| WHAT THE EXERCISE ASKS |
Reproduce the passage from the sermon outline on applying God's message to life, starting with "Making The Application" and going on through "Word of God.".

| TEXT UNDER STUDY |
- - - - -

Making The Application
• Part Two
• Even good preaching is useless if we do not apply what is taught to our lives.

• Introduction
• Romans 10:17: faith comes by hearing, and hearing by the word of Christ.
• Galatians 5:6: all that matters is faith working through love.
• Thus we know we come to faith through hearing, accepting the Word of God.
• But how do we go from hearing and accepting the Word of God in the Gospel to living the faith in love?
• That is what we need to figure out.

• Applying The Message
• The vast majority of variance in Christian faith and practice is in terms of application!
• The Bible was written to people thousands of years ago to people in different cultures.
• What do we directly absorb, what do we learn by example, and what should we avoid?
• These are serious questions we should consider.
• Let us consider how we are to apply God's message to life.
• The last lesson we looked at Discernment.

• Meditation
• A lost art which proves crucial to application of the Gospel to life is meditation.
• We live in a rushed world with no end of distractions.
• We are busy with all sorts of things.
• We barely have time to think about how we are going to get through the day, let alone anything else!
• Yet consider Deuteronomy 6:6-12, Psalms 1:2, 19:14, 119:15, 48, 78, 148; Philippians 4:8
• In the Law of Moses there is an expectation of constant reflection
upon God's precepts.

- - - - -

| RECORDED DATA |
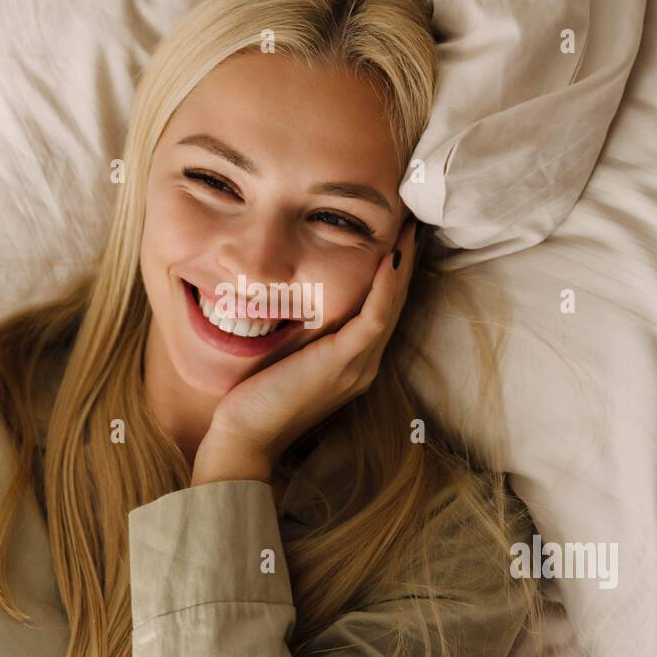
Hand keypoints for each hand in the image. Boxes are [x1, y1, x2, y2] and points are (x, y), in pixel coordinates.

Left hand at [192, 217, 417, 484]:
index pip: (381, 306)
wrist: (246, 439)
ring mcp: (358, 365)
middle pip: (395, 301)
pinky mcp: (344, 364)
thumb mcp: (283, 353)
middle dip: (404, 258)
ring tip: (408, 226)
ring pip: (392, 304)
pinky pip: (375, 317)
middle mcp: (364, 363)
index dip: (390, 269)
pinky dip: (385, 285)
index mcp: (353, 361)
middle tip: (410, 216)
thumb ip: (297, 327)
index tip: (392, 230)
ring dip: (402, 264)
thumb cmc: (255, 398)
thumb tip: (290, 288)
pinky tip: (388, 256)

- - - - -

| SOLUTION TO THIS EXERCISE |
Making The Application
• Part Two
• Even good preaching is useless if we do not apply what is taught to our lives.

• Introduction
• Romans 10:17: faith comes by hearing, and hearing by the word of Christ.
• Galatians 5:6: all that matters is faith working through love.
• Thus we know we come to faith through hearing, accepting the Word of God.